I've got basically the same boat, an 08 Tailfisher.
The previous owner installed a 24v XI-5 and placed the batteries and a charger in the front hatch.
It sits in a starboard box with removable lid. 
The way it was installed takes up some room, but everything stays completely dry and all wiring is covered at all times. 
Does the boat need a 24v system? Probably not, but I've never run the batteries completely down. 
I'll try to post up a pic later today if you would like to see the install


----------



## bcastleb (Jan 24, 2018)

Mike C said:


> I've got basically the same boat, an 08 Tailfisher.
> The previous owner installed a 24v XI-5 and placed the batteries and a charger in the front hatch.
> It sits in a starboard box with removable lid.
> The way it was installed takes up some room, but everything stays completely dry and all wiring is covered at all times.
> ...


Yes Please! Pics. Thanks


----------



## SomaliPirate (Feb 5, 2016)

I run the trailer park version of this skiff (Pathy 17T) and I run a 12v 55lb thrust trolling motor on a small Odyssey PC 1200 battery. I've never really had an issue with available thrust or battery run time.


----------



## Mike C (Feb 27, 2017)

@SomaliPirate 
I think the Oddesy batteries are a big factor in run time. They seem to be a great product. 

@bcastleb 
Here are a couple of pics. 
The system works great. 
I think if I were to rework it, I would place the batteries in a left, right configuration like the gas tank. I think it would save a bunch of room and keep the CG a little more aft. 
Either way, it works and I'm probably gonna leave it as is.


----------



## SomaliPirate (Feb 5, 2016)

Mike C said:


> @SomaliPirate
> I think the Oddesy batteries are a big factor in run time. They seem to be a great product.
> 
> @bcastleb
> ...


Agreed. I have two Odysseys on the boat and I love them. I don't think I'd ever go to a different battery.


----------



## EvanHammer (Aug 14, 2015)

I've rigged a couple HPX-Ts with trolling motors. On mine I ended up with two motors - a 12v bow mount on a quick release and a 24v stern mount on a Birdsall mount. Both were wired to the front hatch.

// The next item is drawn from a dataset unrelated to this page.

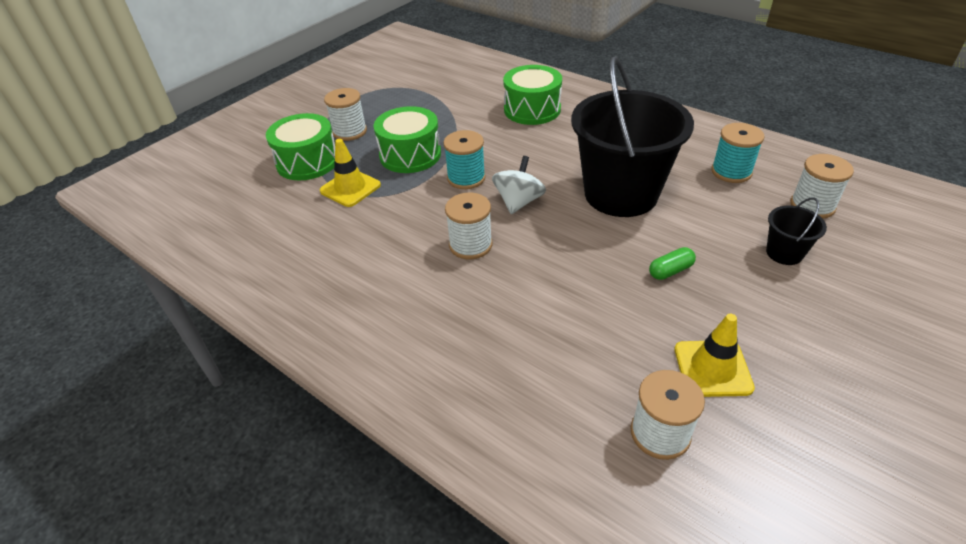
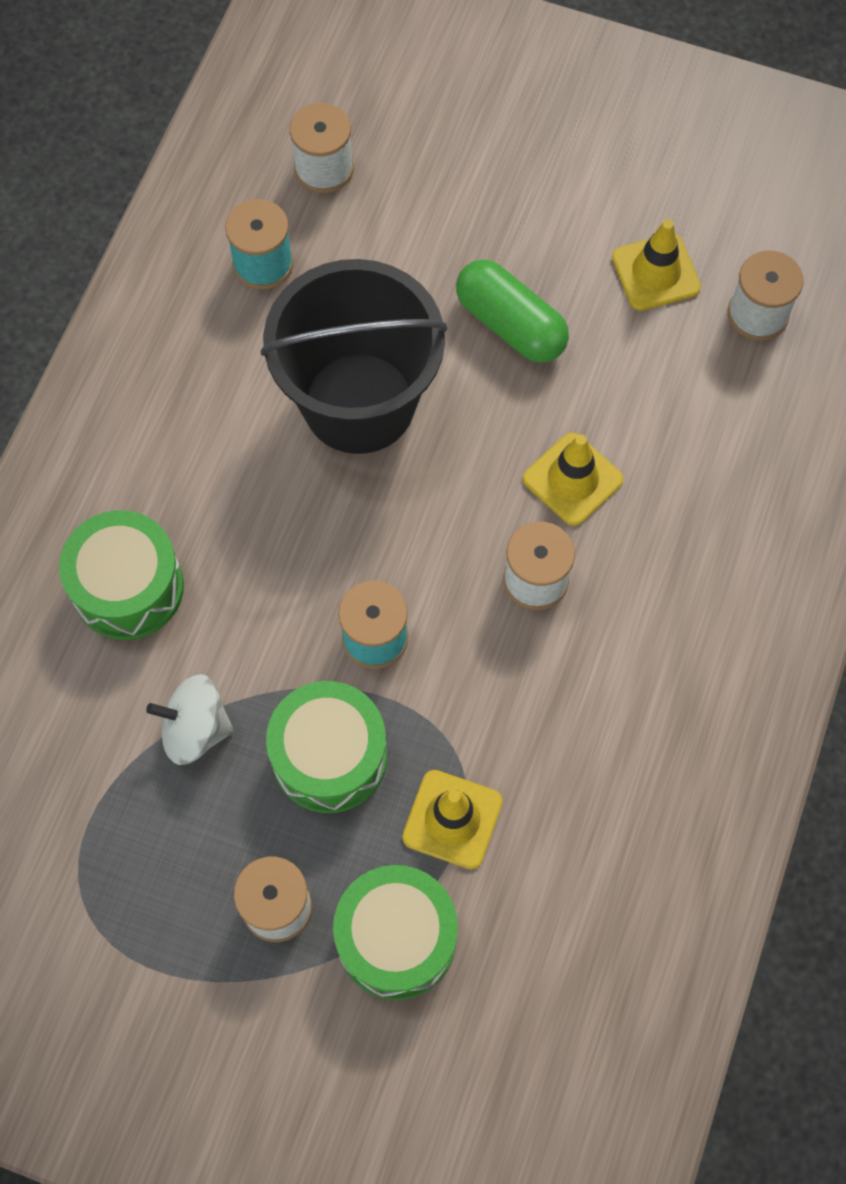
camera: 110 degrees left, 25 degrees up
(518, 202) = (417, 540): white spinning top -> white spinning top (195, 729)
(535, 276) = (572, 479): none -> yellow traffic cone
(670, 271) = (510, 325): green capsule -> green capsule, size x1.92
(784, 253) = (436, 203): black bucket -> none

The original fuel tank had a starboard type material with carpet on top and I mounted the batteries on there. Once I replaced the fuel tank I left the aluminum tank exposed and built a battery tray from some Ipe scrap. I used Optimas so I could mount them sideways to fit under the hatch lid.

The 12v was fine for most fishing, but if we were chasing tarpon on the beachfront and using the motor hard it would only last 2.5-3 hours - that's why I ended up adding the 24v stern mount and a second battery. iPilots were just coming on the scene then.

On my cousin's boat we put a 24v iPilot up front - explored putting the the batteries in the rear hatch but the bucket is pretty flimsy as you noted. I had some foam core glassed on either side I cut a platform lid from and was going to use the scraps to build supports under the rear hatch bucket and try the batteries back there but we never got around to that.

Depending on your intended use the 12v is probably sufficient and saves battery weight and cost. One battery in the front hatch seemed okay but two big batteries definitely affected the running and poling attitude. If I were still running an HPX-T I would have a 24v iPilot up front on a quick release and I would probably break down and spring for lithium ion batteries for the sake of weight. I would probably put a second puck on the rear deck so I could store the motor there when not using - sometimes I want a motor in the AM for snook, jacks, etc. and then want to pole for slot reds in the late morning/afternoon and don't like having the motor in the way.


----------



## bcastleb (Jan 24, 2018)

Good info, mine still has the starboard cover in the front hatch. I’ve got it down to two options, I’m either going to buy one 24v lithium and put it and my cranking battery under the console or mount one battery up front for starting and run two wires back to a battery switch and put my two trolling motor batteries under the console. I think if I’m going to spend over $1000 on a trolling motor then I definitely want it to have enough power for whatever I decide to use it for, so I think a 24v is a must.


----------